Indeed if $f(\theta)=-f(\pi-\theta)$ you have on the one hand
$$I=\int_0^{\pi} \mathrm{d} \theta \sin \theta f(\theta).$$
Now substitute $\theta'=\pi-\theta$
$$I=\int_0^{\pi} \mathrm{d} \theta' \sin(\pi-\theta') f(\pi-\theta').$$
Now $\sin(\pi-\theta')=\sin \theta'$ and by assumption $f(\pi-\theta')=-f(\theta')$, i.e.,
$$I=-\int_0^{\pi} \mathrm{d} \theta' \sin \theta' f(\theta')=-I \; \Rightarrow \; I=0.$$

 

[Meir Achuz]

For example $\langle L,0|cos(\theta)L,0\rangle= \int_{}^{} (Y_L^0)^{*}cos(\theta)Y_L^0 \,d\Omega$ is this zero?

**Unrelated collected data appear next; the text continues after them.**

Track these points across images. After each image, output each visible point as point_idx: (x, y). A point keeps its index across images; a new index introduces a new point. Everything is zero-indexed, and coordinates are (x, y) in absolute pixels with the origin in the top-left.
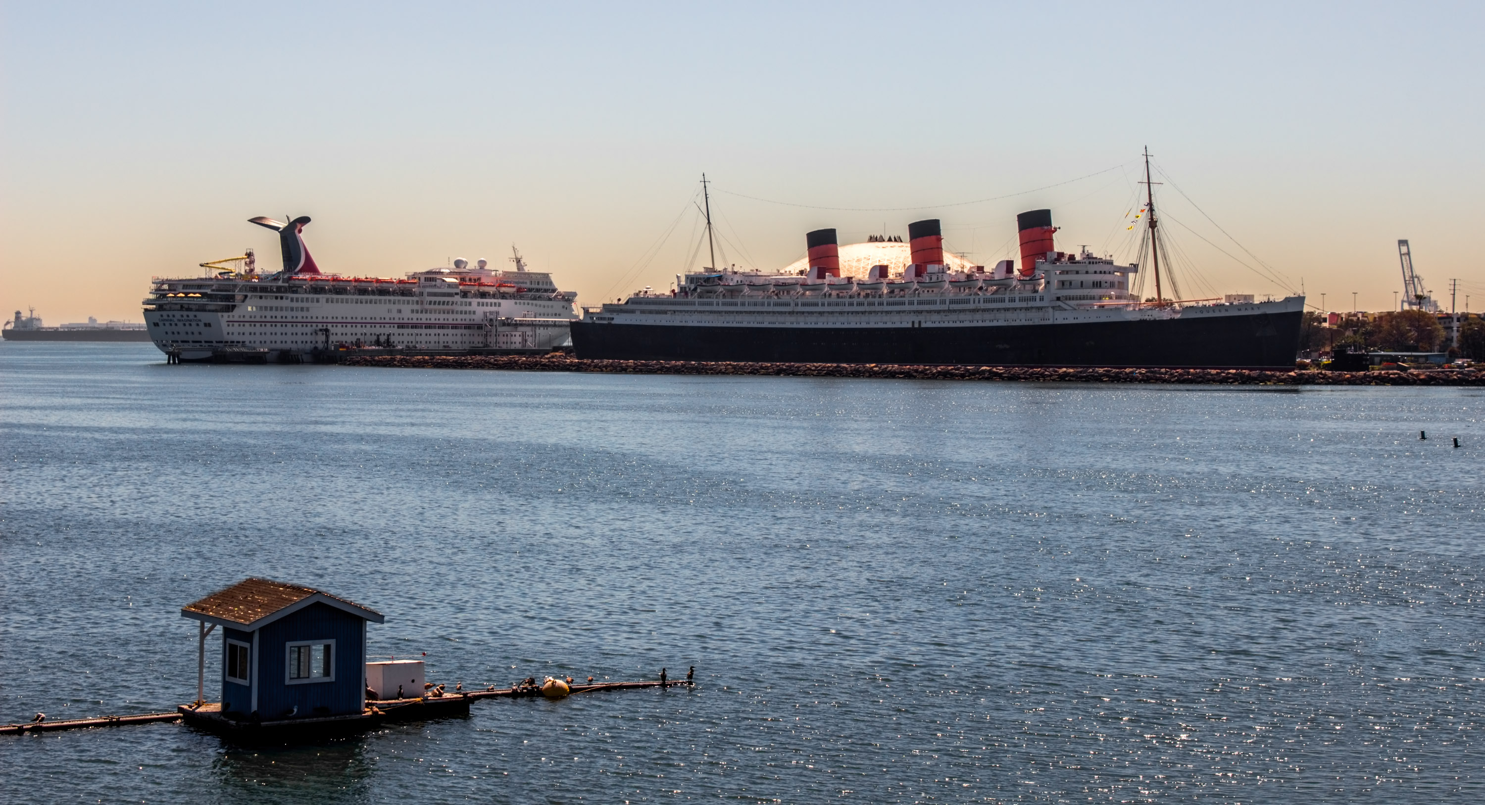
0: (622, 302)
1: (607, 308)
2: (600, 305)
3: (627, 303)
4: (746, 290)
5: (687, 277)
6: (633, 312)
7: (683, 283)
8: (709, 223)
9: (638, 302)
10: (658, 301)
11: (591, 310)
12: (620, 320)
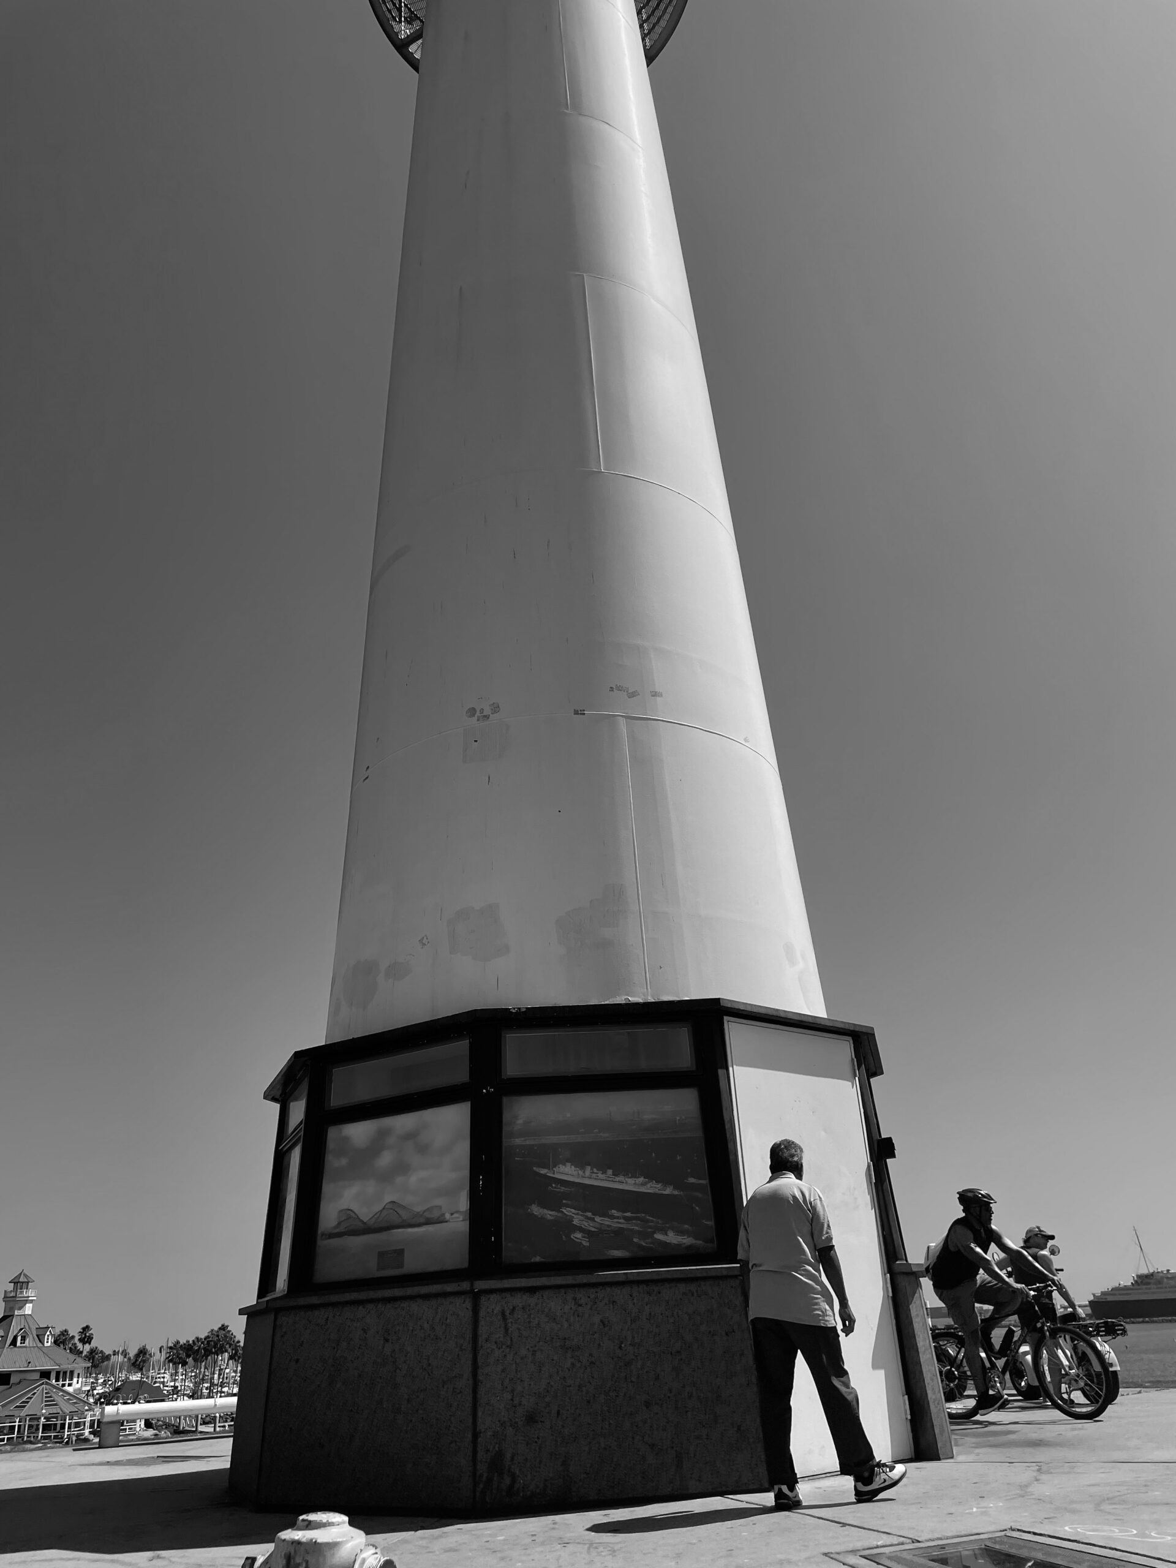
0: (1110, 1290)
1: (1103, 1293)
2: (1100, 1292)
3: (1112, 1290)
4: (1165, 1280)
5: (1137, 1276)
6: (1115, 1295)
7: (1136, 1279)
8: (1141, 1249)
9: (1117, 1290)
10: (1126, 1288)
11: (1096, 1295)
12: (1110, 1298)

It's just simple integration. After the substitution $z=\cos\theta$, the integral becomes $\int_{-1}^{+1}dz$ of an odd function of z which vanishes.

 

[vanhees71]

The scalar product for functions on the unit sphere is defined by
$$\langle f|g \rangle=\int_0^{\pi} \mathrm{d} \theta \int_0^{2 \pi} \mathrm{d} \phi \sin \theta f^*(\theta,\phi) g(\theta,\phi).$$
In my calculation
$$f(\theta)=Y_l^{m*}(\theta,\varphi) Y_l^{m'}(\theta,\varphi) \cos \theta.$$
The integral over $\theta$ alone makes the integral vanish, no matter what the $\phi$ dependence is. The $\sin \theta$ must be in the integral because of the definition of the scalar product for $\mathrm{L}^2(\Omega)$, where $\Omega$ is the unit sphere in $\mathbb{R}^3$.

 

[Salmone]

@vanhees71 Perfect! Thank you for your time.

 

[Salmone]

One last thing, is it possible to write the integral as $\int_{-1}^{1} \mathrm{d} cos\theta \int_0^{2 \pi} \mathrm{d} \phi f^*(\theta,\phi) g(\theta,\phi)$ so that I'm integrating from $-1$ to $1$ an odd function?

 

[vanhees71]

Sure. Just substitute $u=\cos \theta$. Then $\mathrm{d} u =-\mathrm{d} \theta \sin \theta$ and thus
$$\langle f|g \rangle = \int_{-1}^1 \mathrm{d} u \int_0^{2 \pi} \mathrm{d} \phi f^* g,$$
where I wrote in a somewhat sloppy notation.